Smithfield earnings, credit rating lowered: analysts
Story Date: 8/11/2009

 

Source:  Rita Jane Gabbett, MEATINGPLACE.COM, 8/10/09

J.P.Morgan lowered its fiscal 2010 earnings forecast for Smithfield Foods while Standard and Poor's lowered its credit rating after the pork processor said its first quarter earnings were weaker than expected on poor hog production results

"During the first quarter of fiscal 2010, the record performance of the packaged meats business of Smithfield Foods, Inc. was more than offset by greater than expected losses in the company's hog production segment," Smithfield advised in a filing with the Securities and Exchange Commission on Friday.

Smithfield is scheduled to report its first quarter earnings on Sept. 8.

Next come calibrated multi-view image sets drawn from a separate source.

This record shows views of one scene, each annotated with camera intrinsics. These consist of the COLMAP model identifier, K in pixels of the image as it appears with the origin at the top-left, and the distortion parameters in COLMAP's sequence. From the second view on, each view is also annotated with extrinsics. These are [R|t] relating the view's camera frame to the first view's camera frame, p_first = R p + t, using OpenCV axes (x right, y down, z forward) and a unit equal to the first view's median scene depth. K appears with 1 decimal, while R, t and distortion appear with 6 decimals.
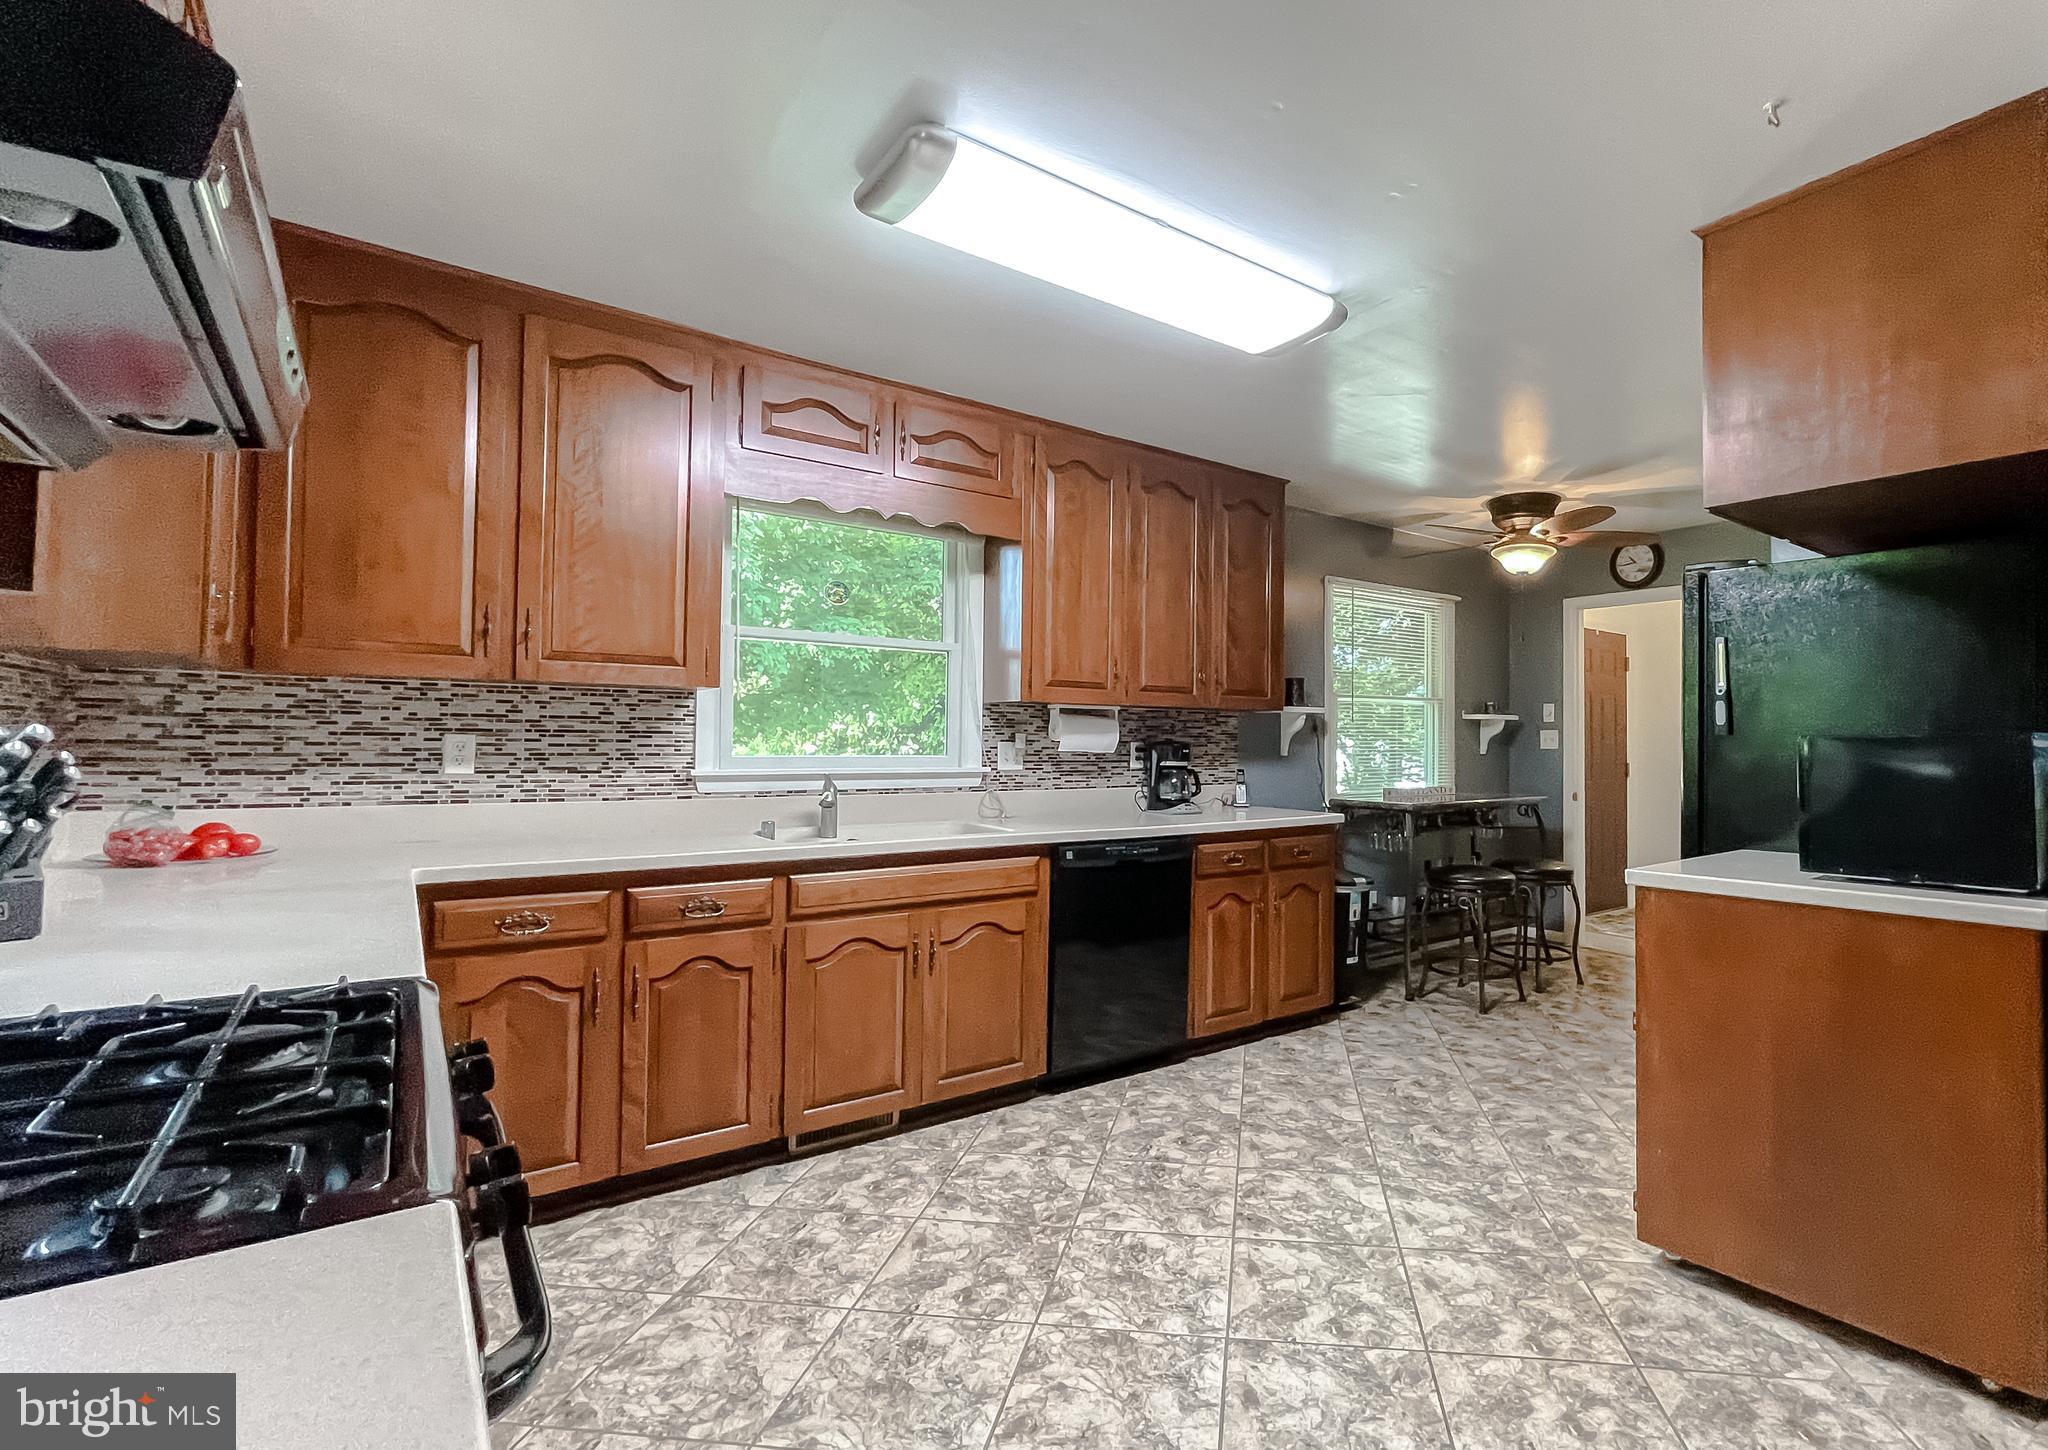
lens RADIAL K [[961.1, 0, 1163.1], [0, 961.1, 724.5], [0, 0, 1]] dist [-0.002616, -0.000600]
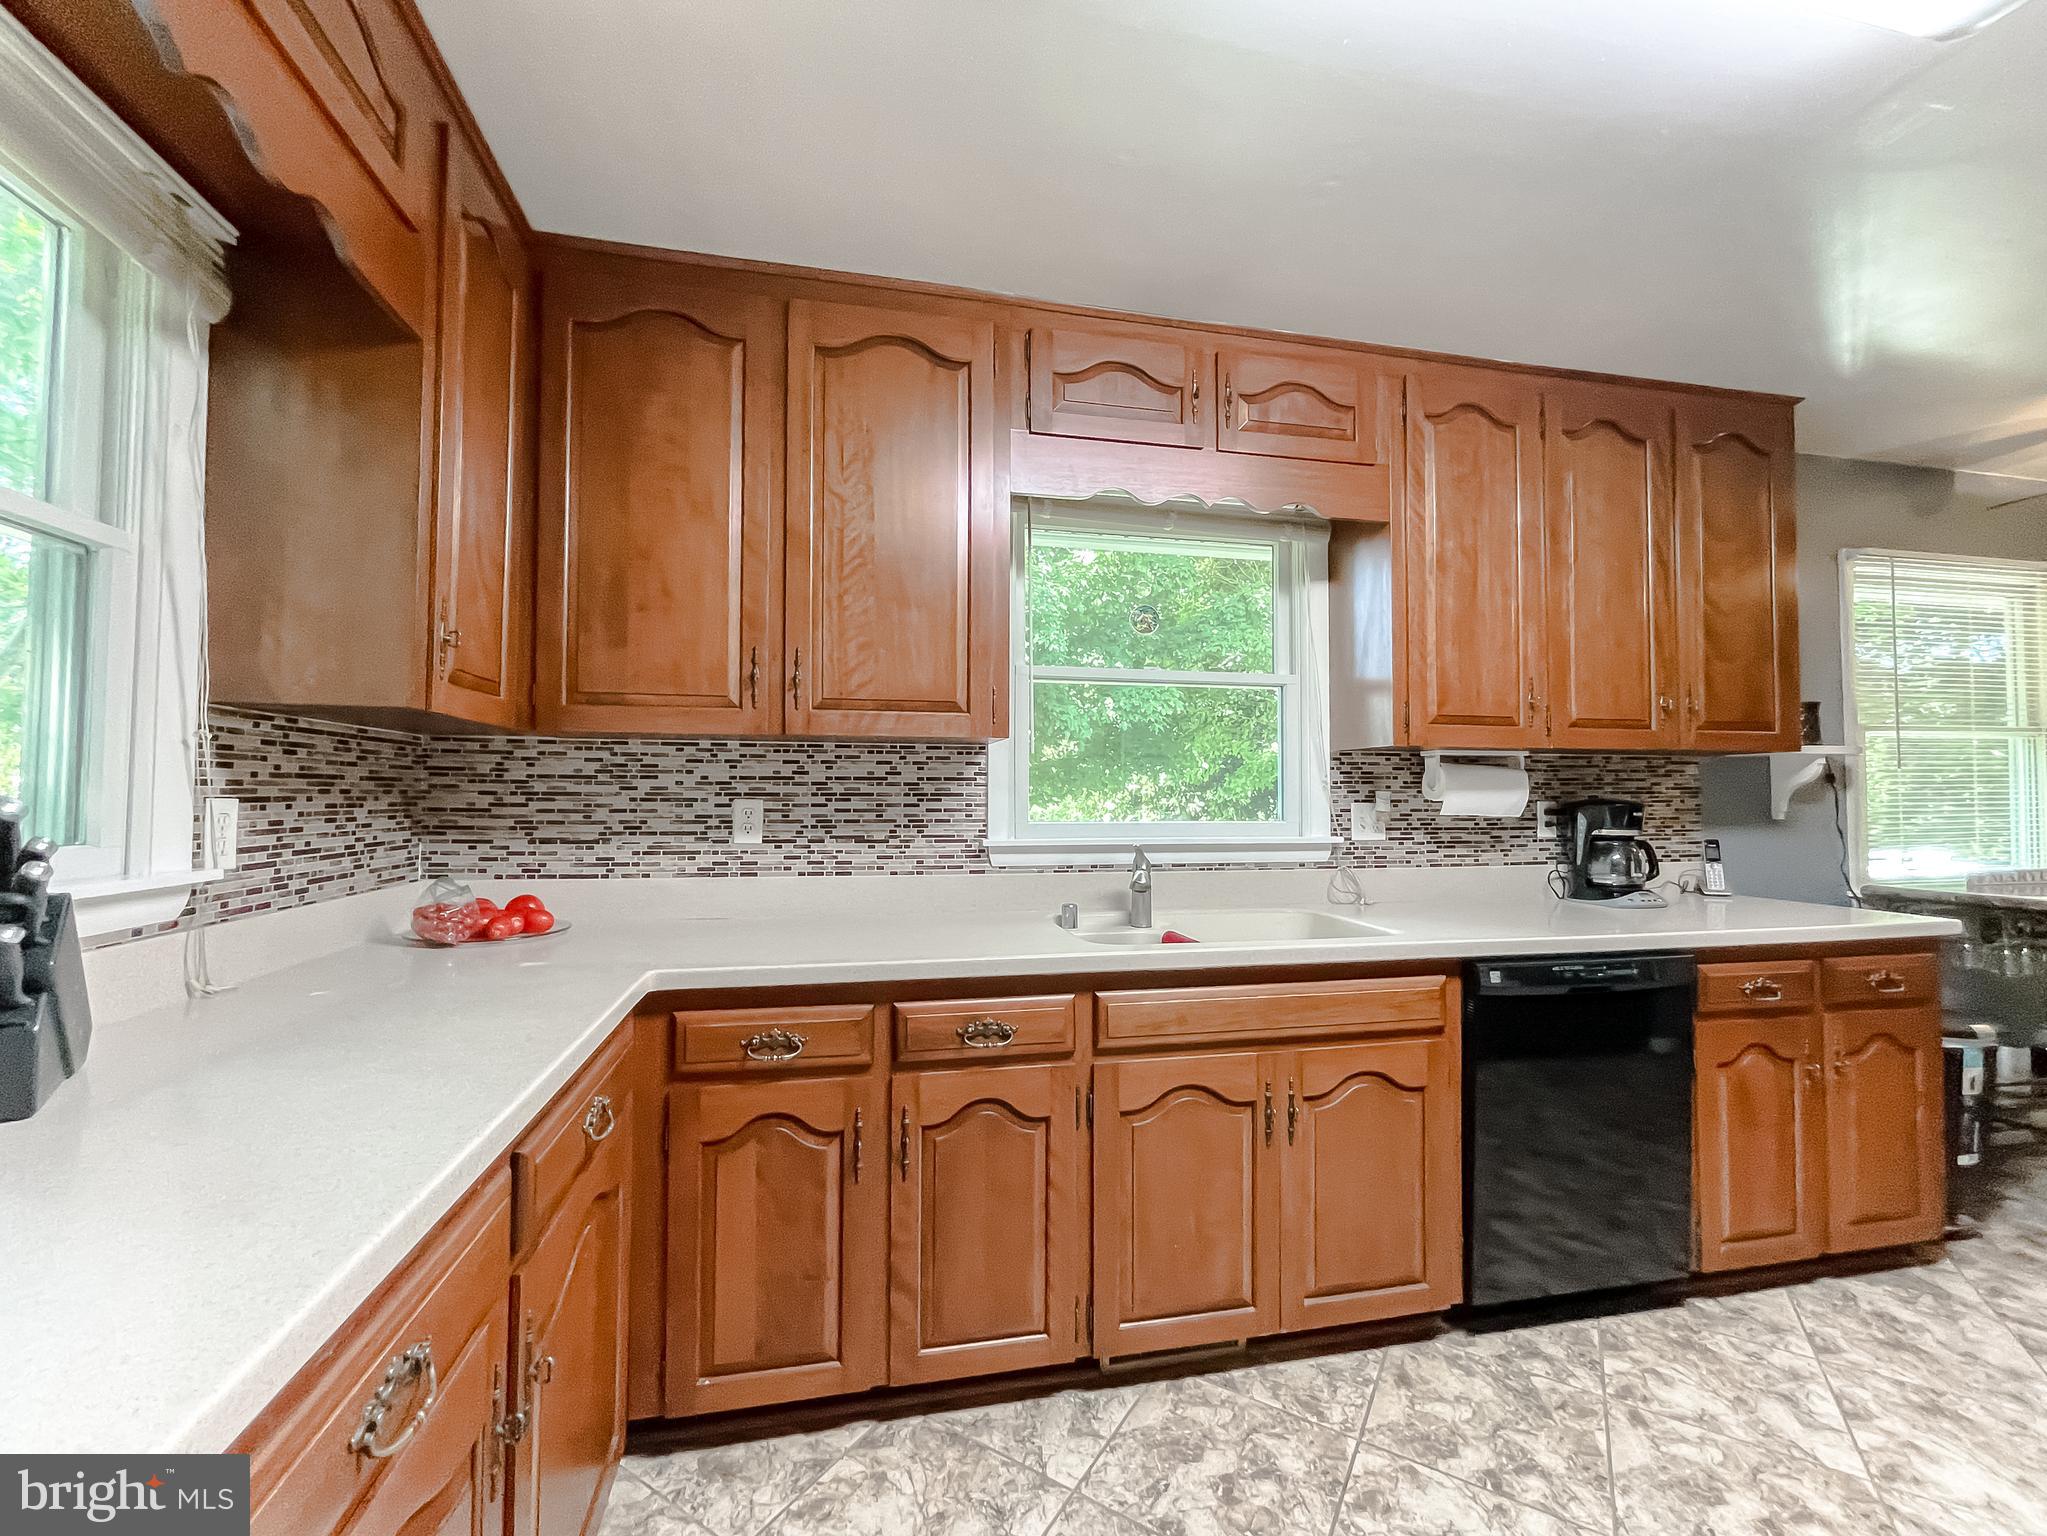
lens RADIAL K [[870.3, 0, 1019.1], [0, 870.3, 772.8], [0, 0, 1]] dist [0.000128, 0.000627]
pose [[0.898084, -0.020738, -0.439335, -0.145136], [0.015254, 0.999755, -0.016011, 0.002222], [0.439559, 0.007677, 0.898181, 0.374524]]
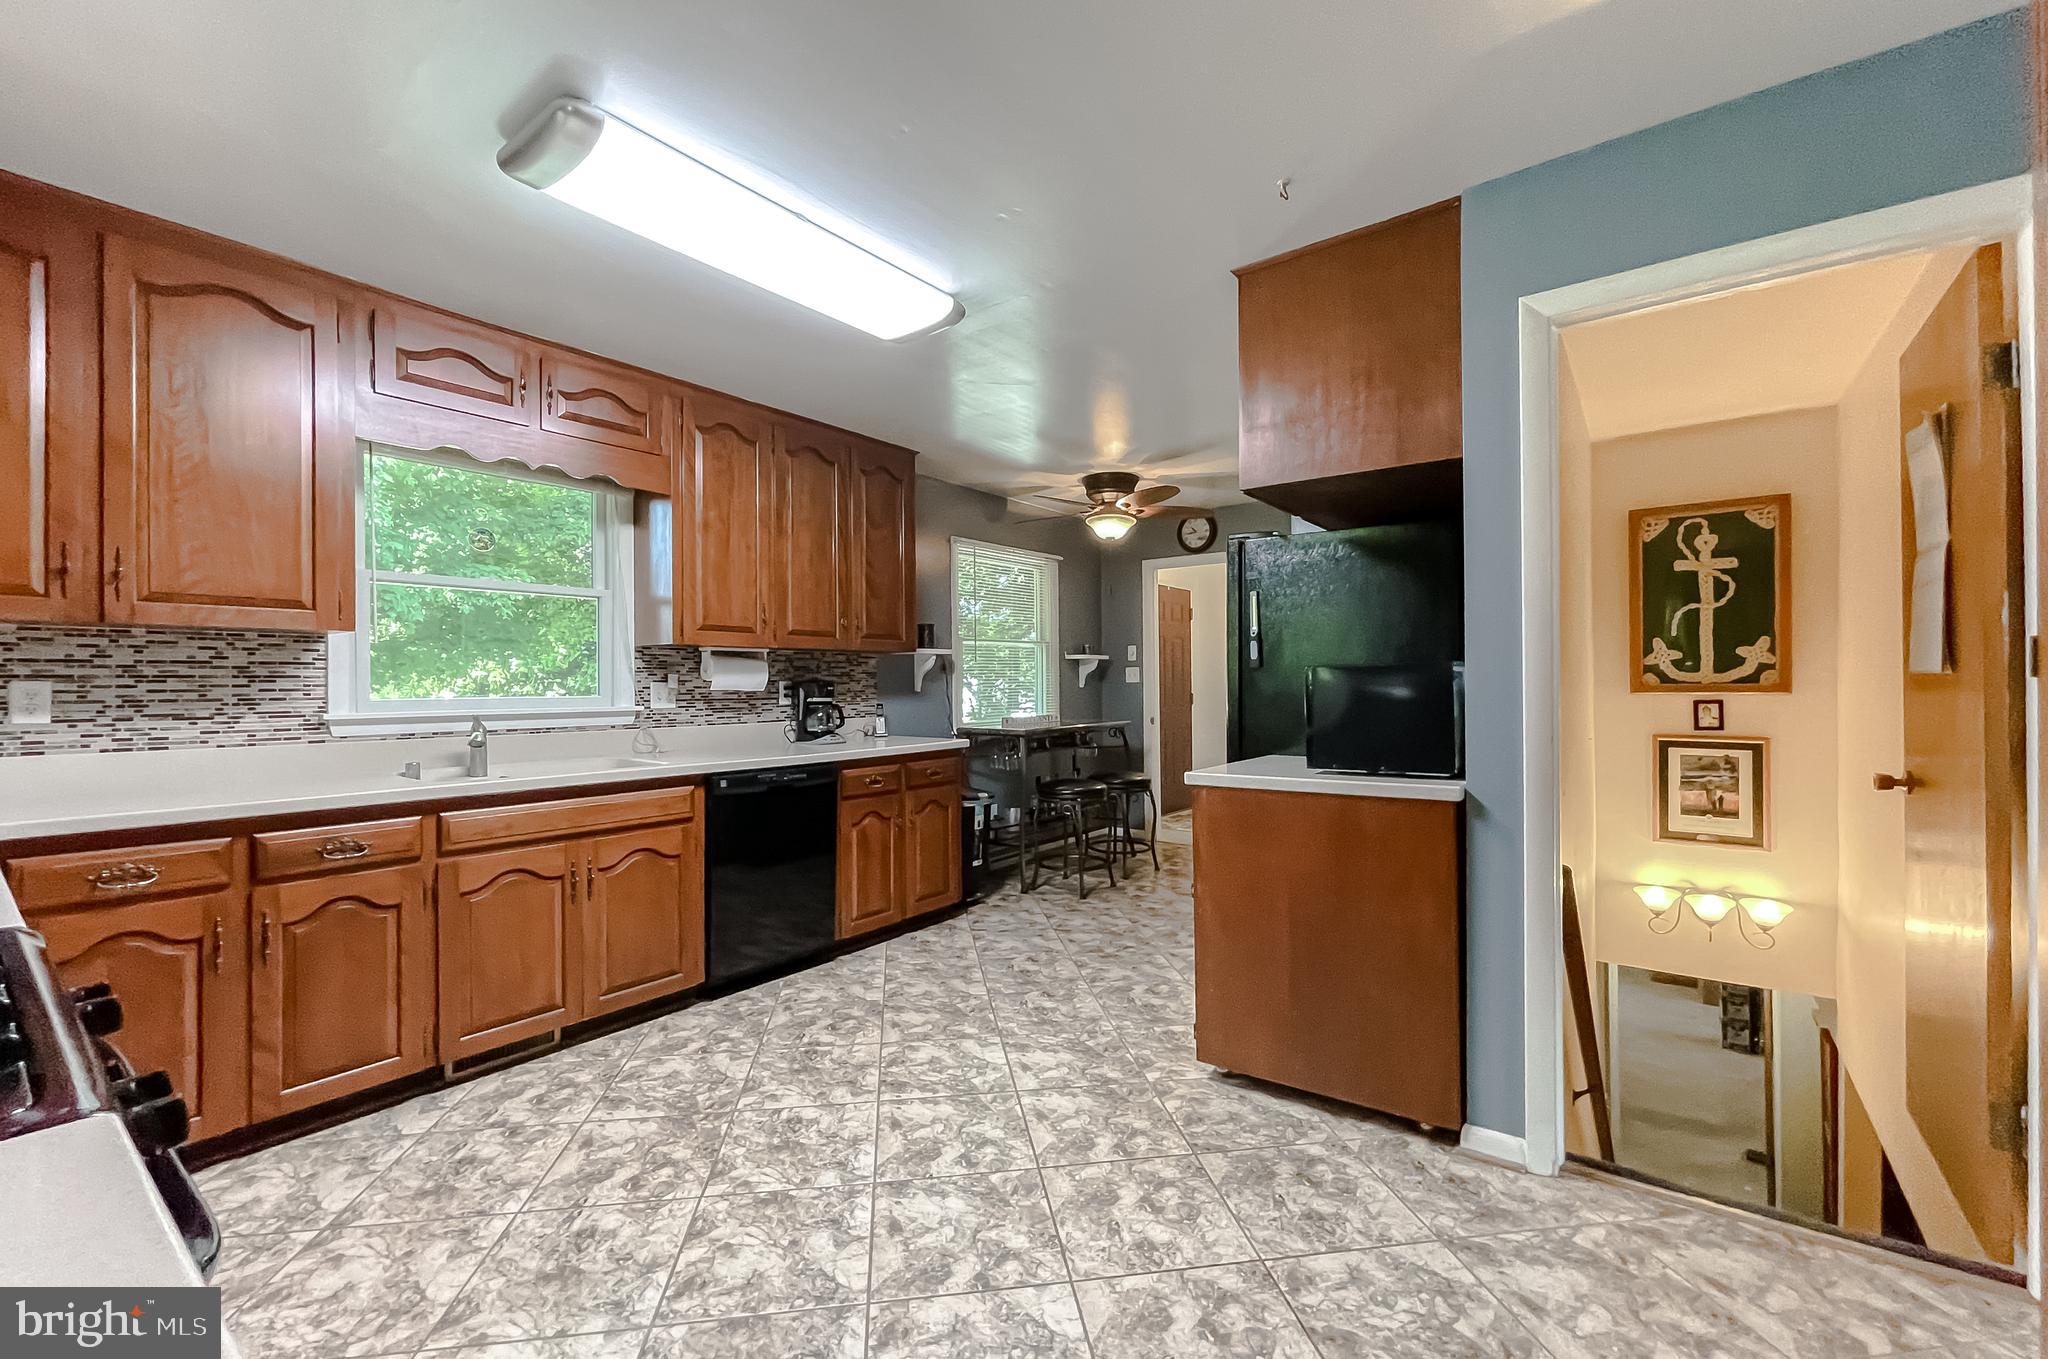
lens RADIAL K [[844.9, 0, 1018.5], [0, 844.9, 683.6], [0, 0, 1]] dist [-0.006102, 0.003894]
pose [[0.970237, -0.015276, 0.241673, -0.001799], [0.010492, 0.999723, 0.021068, 0.005270], [-0.241928, -0.017905, 0.970129, -0.024699]]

On Monday, J.P.Morgan analyst Ken Goldman widened his fiscal 2010 per share loss forecast for Smithfield to a loss of $1.33 per share from a loss of 37 cents per share earlier.

"Though we remain bullish long term because the stock's upside potential is excellent, we are increasingly frustrated that an industry in the red for two years refuses to make one simple change: produce fewer hogs," Goldman wrote in a note to investors.

Sow slaughter

Goldman said last week he spoke to two CEOs of major hog producers, a renowned Midwestern university professor and a senior manager for one of the nation's leading providers of sows for farms. "Alas, none could provide a data point to suggest that sow slaughter is about to begin in earnest."

Smithfield, however, is pinning its earnings hopes on the belief that industry sow slaughter will begin.

"While results for the first quarter of fiscal 2010 are below the company's expectations, further industry herd reductions and lower grain costs are anticipated to improve hog production results during the second half of fiscal 2010," Smithfield predicted in its SEC filing.

Deb rating

Meanwhile, Standard and Poor's Ratings lowered its corporate credit rating on Smithfield further into junk status to a "B-minus" rating from "B" based on Friday's SEC filing and said it might lower ratings further if liquidity worsens.

Smithfield, however, said the company has maintained a very strong liquidity position as of the end of the fiscal quarter, with approximately $1.1 billion of cash and available borrowing capacity.